InvestSMART Performance Update: March 2024
The InvestSMART diversified ETF portfolios returned between 7.1% and 18.6% in the 12 months to 31 March 2024. All our portfolios, whether you choose to invest in our Conservative portfolio through to our High Growth portfolio, would have provided better returns than a bank savings account and term deposits over the same period.
Over five years the portfolios have returned on average between 2.9% and 9.3%, outperforming the majority of their peer funds as you can see from the chart below. Our Growth portfolio, for example, has returned 7.1%p.a. over five years. The average annualised return of other funds categorised as 'growth' was 4.7% over the same period.
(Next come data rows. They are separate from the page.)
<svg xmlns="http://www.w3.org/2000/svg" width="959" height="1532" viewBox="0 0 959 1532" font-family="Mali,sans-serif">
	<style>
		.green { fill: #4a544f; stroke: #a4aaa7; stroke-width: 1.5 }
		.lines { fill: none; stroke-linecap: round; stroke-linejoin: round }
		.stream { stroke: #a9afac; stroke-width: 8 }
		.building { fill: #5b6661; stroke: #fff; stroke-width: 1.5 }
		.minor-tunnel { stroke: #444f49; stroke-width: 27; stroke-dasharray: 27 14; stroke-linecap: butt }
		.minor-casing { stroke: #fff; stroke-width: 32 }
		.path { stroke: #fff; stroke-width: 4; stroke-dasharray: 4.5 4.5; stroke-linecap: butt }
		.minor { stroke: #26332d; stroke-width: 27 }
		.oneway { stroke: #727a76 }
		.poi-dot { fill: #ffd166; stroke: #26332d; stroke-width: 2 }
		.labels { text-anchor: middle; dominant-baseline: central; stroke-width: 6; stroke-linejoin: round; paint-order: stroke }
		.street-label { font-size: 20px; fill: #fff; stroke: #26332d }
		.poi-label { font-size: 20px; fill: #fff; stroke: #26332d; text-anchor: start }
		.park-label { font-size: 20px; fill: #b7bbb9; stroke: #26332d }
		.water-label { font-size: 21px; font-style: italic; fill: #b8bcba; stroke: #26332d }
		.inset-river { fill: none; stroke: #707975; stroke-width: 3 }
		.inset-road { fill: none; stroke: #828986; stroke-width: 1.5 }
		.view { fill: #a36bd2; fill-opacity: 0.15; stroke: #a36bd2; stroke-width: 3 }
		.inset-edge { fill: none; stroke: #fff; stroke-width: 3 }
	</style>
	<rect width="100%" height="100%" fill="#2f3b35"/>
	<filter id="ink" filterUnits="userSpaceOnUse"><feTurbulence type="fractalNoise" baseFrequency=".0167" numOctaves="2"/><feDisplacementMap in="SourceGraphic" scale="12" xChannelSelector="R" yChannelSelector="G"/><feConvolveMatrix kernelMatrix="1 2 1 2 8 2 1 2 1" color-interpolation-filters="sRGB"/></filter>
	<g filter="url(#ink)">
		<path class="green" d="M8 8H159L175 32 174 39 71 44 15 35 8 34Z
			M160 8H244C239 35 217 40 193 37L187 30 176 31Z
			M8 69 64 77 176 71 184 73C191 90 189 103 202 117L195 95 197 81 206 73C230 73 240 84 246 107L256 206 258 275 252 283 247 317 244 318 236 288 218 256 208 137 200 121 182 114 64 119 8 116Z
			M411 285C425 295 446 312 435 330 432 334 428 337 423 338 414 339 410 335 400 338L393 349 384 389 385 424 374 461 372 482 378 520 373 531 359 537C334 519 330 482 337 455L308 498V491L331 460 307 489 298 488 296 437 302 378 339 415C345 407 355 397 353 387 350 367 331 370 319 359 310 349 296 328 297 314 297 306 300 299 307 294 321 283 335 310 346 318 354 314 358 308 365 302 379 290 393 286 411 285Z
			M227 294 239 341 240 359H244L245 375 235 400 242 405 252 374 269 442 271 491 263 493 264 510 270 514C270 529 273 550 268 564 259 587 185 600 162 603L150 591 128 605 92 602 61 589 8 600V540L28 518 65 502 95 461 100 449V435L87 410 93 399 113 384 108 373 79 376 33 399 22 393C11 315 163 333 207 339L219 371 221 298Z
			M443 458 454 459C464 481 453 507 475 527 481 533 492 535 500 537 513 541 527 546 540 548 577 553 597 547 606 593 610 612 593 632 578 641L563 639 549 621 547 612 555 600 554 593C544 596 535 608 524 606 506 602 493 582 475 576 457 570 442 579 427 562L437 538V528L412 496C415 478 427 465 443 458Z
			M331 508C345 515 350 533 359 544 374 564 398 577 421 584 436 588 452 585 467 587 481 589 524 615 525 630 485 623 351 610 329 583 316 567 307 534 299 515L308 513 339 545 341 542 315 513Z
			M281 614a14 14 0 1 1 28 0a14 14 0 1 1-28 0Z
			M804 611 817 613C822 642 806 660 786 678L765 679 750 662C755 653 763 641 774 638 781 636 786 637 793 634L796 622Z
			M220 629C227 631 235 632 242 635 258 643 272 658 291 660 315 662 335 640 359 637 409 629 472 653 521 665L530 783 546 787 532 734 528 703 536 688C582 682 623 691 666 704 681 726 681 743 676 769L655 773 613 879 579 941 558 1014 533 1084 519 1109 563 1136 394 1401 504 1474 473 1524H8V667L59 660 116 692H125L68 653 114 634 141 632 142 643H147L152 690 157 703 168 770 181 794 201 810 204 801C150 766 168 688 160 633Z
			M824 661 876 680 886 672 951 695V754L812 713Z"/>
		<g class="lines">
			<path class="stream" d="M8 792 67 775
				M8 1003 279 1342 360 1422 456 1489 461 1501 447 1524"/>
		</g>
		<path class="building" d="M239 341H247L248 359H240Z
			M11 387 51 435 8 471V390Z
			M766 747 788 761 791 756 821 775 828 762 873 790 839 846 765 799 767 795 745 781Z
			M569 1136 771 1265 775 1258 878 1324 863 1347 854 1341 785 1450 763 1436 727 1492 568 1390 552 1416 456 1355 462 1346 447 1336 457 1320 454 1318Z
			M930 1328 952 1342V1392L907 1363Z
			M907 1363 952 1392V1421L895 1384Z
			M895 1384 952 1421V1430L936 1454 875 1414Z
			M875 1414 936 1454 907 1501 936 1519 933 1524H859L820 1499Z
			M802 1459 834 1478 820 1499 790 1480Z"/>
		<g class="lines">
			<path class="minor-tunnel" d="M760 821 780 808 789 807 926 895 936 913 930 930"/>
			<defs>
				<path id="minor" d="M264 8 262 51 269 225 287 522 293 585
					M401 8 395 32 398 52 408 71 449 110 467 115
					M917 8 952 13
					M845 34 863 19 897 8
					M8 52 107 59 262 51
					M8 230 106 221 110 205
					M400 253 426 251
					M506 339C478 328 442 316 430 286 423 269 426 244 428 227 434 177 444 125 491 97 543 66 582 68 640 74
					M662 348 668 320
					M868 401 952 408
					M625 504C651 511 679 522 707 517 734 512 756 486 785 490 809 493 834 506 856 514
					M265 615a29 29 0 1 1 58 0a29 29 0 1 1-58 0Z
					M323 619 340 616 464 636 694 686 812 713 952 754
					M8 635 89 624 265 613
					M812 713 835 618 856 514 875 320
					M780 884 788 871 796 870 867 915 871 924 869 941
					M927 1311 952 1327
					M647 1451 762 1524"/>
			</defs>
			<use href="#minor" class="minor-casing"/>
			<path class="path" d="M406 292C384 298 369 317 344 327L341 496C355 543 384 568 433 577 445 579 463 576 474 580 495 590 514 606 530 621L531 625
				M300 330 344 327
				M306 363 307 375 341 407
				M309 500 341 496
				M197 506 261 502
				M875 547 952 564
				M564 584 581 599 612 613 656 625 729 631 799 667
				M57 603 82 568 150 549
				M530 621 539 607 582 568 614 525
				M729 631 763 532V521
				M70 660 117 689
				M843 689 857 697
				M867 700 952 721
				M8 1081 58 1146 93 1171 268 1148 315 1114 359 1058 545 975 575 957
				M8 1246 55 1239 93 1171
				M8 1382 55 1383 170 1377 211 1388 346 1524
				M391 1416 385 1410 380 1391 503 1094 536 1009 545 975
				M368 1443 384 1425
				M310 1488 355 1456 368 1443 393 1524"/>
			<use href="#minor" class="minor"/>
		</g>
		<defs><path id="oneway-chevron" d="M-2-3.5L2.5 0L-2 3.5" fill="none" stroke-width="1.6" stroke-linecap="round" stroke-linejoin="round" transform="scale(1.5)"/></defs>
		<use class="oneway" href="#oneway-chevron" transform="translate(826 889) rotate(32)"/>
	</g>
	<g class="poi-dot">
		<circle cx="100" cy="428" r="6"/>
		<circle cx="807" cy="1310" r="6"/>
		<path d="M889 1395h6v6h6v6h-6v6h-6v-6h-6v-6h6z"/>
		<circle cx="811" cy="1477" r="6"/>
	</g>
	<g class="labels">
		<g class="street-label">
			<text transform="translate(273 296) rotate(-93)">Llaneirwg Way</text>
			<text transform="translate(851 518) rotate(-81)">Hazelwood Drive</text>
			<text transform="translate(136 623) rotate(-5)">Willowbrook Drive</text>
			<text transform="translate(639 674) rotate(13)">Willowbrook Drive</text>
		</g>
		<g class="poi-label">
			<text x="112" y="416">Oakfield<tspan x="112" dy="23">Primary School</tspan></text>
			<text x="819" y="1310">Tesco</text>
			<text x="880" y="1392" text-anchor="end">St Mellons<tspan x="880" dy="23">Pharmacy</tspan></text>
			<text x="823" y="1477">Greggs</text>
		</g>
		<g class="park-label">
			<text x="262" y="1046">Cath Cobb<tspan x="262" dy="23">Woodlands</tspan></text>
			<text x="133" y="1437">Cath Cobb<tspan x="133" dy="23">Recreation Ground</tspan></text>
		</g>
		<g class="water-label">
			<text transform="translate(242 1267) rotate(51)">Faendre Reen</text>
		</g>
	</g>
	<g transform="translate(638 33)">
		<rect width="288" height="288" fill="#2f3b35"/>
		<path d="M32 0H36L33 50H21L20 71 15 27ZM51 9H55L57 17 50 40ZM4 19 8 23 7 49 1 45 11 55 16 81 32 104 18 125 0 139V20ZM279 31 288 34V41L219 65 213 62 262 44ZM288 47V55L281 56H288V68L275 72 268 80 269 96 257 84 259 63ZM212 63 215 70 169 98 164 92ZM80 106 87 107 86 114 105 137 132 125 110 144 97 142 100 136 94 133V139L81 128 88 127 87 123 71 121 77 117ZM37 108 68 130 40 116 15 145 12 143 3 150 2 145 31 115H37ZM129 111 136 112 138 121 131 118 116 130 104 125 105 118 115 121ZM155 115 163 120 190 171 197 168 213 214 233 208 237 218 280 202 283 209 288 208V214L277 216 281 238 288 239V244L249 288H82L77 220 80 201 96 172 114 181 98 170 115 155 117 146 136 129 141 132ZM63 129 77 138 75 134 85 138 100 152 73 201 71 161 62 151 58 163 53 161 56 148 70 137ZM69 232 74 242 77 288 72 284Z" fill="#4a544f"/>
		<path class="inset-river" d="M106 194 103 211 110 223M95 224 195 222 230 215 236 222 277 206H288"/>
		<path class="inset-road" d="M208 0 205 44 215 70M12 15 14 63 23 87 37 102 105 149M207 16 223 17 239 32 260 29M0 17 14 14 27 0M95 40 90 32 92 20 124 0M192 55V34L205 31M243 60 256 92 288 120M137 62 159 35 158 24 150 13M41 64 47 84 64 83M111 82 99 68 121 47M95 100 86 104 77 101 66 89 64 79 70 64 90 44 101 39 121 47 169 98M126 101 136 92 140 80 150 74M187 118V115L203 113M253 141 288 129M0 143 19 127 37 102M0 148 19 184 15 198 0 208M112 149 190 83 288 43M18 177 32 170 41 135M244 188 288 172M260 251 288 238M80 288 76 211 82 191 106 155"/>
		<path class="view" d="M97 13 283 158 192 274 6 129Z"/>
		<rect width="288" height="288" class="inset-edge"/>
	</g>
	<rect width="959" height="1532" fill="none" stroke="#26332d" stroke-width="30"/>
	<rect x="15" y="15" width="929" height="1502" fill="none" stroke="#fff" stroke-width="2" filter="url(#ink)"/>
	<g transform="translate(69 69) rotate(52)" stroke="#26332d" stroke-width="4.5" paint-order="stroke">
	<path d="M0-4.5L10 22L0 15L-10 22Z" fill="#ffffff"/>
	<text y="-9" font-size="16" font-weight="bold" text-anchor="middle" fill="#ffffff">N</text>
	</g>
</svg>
The InvestSMART single asset portfolios returned between 3.7% (Cash Securities) and 27.7% (International Equities) in the 12 months to 31 March 2024 and between 1.2% and 13.1% on average over five years.
March wrap up
The first quarter of 2024 was all about growth, particularly in the US tech sector. Global share markets had their best quarter in five years, driven by AI expectations and strong corporate earnings.
Australian shares closed Q1 at record highs, despite analyst fears of a slowing economy. The Aussie tech sector was a bright spot, up an impressive 24.2% for the quarter, however, miners fell 7.9% as iron ore and lithium prices suffered under supply challenges from international competitors.
Bonds stagnated in the first quarter of the year. Although inflation has eased, it remains stickier than economists would like, which has dragged on both local and global bond performance as predicted interest rate cuts have not materialised.
Sector highs and lows
Looking at sector highs and lows serves as a useful reminder of the value of broad-based 'vanilla' ETFs and why they are our chosen investment vehicle. Predicting which sector will outperform is incredibly difficult, and staying informed about industry-specific issues can be a tall order. For example: not long ago Australian lithium miners were posting huge returns, but as mentioned above, the mining sector is down. By holding a diversified basket of shares in an ETF, InvestSMART clients benefit from strong-performing sectors, while mitigating exposure to those that are struggling.
View full portfolio performance report here.
Frequently Asked Questions about this Article…
InvestSMART's diversified ETF portfolios returned between 7.1% and 18.6% in the 12 months to 31 March 2024, outperforming traditional bank savings accounts and term deposits.
Over the past five years, InvestSMART's Growth portfolio achieved an average annual return of 7.1%, outperforming the average annualised return of 4.7% for other funds in the 'growth' category.
In the 12 months to 31 March 2024, InvestSMART's single asset portfolios returned between 3.7% for Cash Securities and 27.7% for International Equities.
InvestSMART favors broad-based 'vanilla' ETFs because they provide diversification, allowing investors to benefit from strong-performing sectors while reducing exposure to struggling ones, making it easier to navigate unpredictable market conditions.
The Australian tech sector was a standout performer in Q1 2024, rising an impressive 24.2% despite concerns about a slowing economy.
In the first quarter of 2024, the mining sector faced challenges due to falling iron ore and lithium prices, resulting in a 7.9% decline, influenced by supply issues from international competitors.
Global share markets experienced their best quarter in five years during Q1 2024, driven by strong corporate earnings and high expectations for AI advancements.
Despite easing inflation, it remained stickier than expected, which negatively impacted both local and global bond performance as anticipated interest rate cuts did not occur.